VI. Matthan, descended from Solomon, begat Jacob. Matthan dying,
Melchi, descended from Nathan, begat Heli by the same wife. Therefore
Heli and Jacob are uterine brothers. Heli dying childless, Jacob raised
up seed to him and begat Joseph, his own son by nature, but the son
of Heli by law. Thus Joseph was the son of both. (fn 24)
Notes
1.
This letter, as given by Eusebius, is acephalous. A large portion of
it is supplied by Cardinal Angelo Mai in the Bibliotheca nova Patrum,
vol. iv, pp 231 and 273. We enclose in brackets the parts wanting in
Gallandi, who copied Eusebius (Hist. Eccl., i, 7). On this celebrated
letter of Africanus to Aristidies, consult especially Eusebius (Hist.

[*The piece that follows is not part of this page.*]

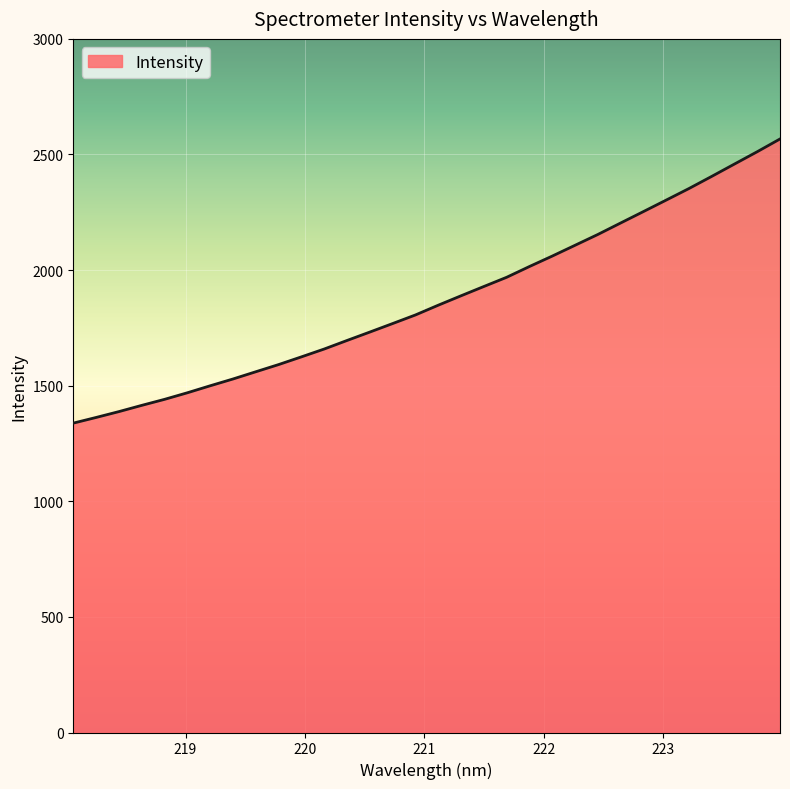

What is the smallest value displayed?

1338.1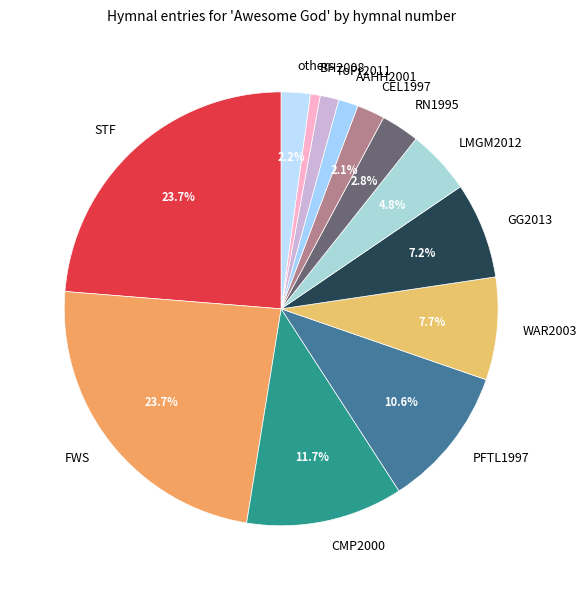

Is it true that WAR2003 is 8% of the pie?

True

Eccl., i, 7); also Jerome, comm. on Matt. i. 16; Augustine, Retract.,
ii. 7; Photius, cod xxxiv, p. 22; and in addition to these, Zacharias
Chrysopol. in Bibl. P. P. Lugd., vol. xix, p. 751.
3. Ex. vi, 23.
4.
Ex. vi, 25.
5. [Heb. vii, 14.]
6. 1 Cor xv, 12, etc.
7. Here what is given in Eusebius begins.
11.
But in our text in Luke iii, 23,24, and so, too, in the Vulgate, Matthat
and Levi are inserted between Heli and Melchi. It may be that these
two names were not found in the copy used by Africanus.
12.
Here Africanus applies the term “widow” [kereyoysan] to one divorced
as well as to one bereaved.
14.
Two things may be remarked here: first, that Africanus refers the phrase
“as was supposed” not only to the words “son of Joseph,” but also to
those that follow, “the son of Heli;” so that Christ would be the son
of Joseph by legal adoption, just in the same way as Joseph was the
son of Heli, which would lead to the absurd and impious conclusion that
Christ was the son of Mary and a brother of Joseph married by her after
the death of the latter. And second, that in the genealogy here assigned
to Luke, Melchi holds the third place; whence it would seem either that
Africanus’s memory had failed him, or that as Bede conjectures in his
copy of the Gospel Melchi stood in place of Matthat (Migne). [A probable
solution.]
18.
This whole story about Antipater is fictitious. Antipater’s father was
not Herod, a servant in the temple of Apollo, but Antipater an Idumean,
as we learn from Josephus (xiv, 2). This Antipater was made prefect
of Idumea by Alexander king of the Jews, and laid the foundation of
the power to which his descendants rose. He acquired great wealth, and
was on terms of friendship with Ascalon, Gaza and the Arabians.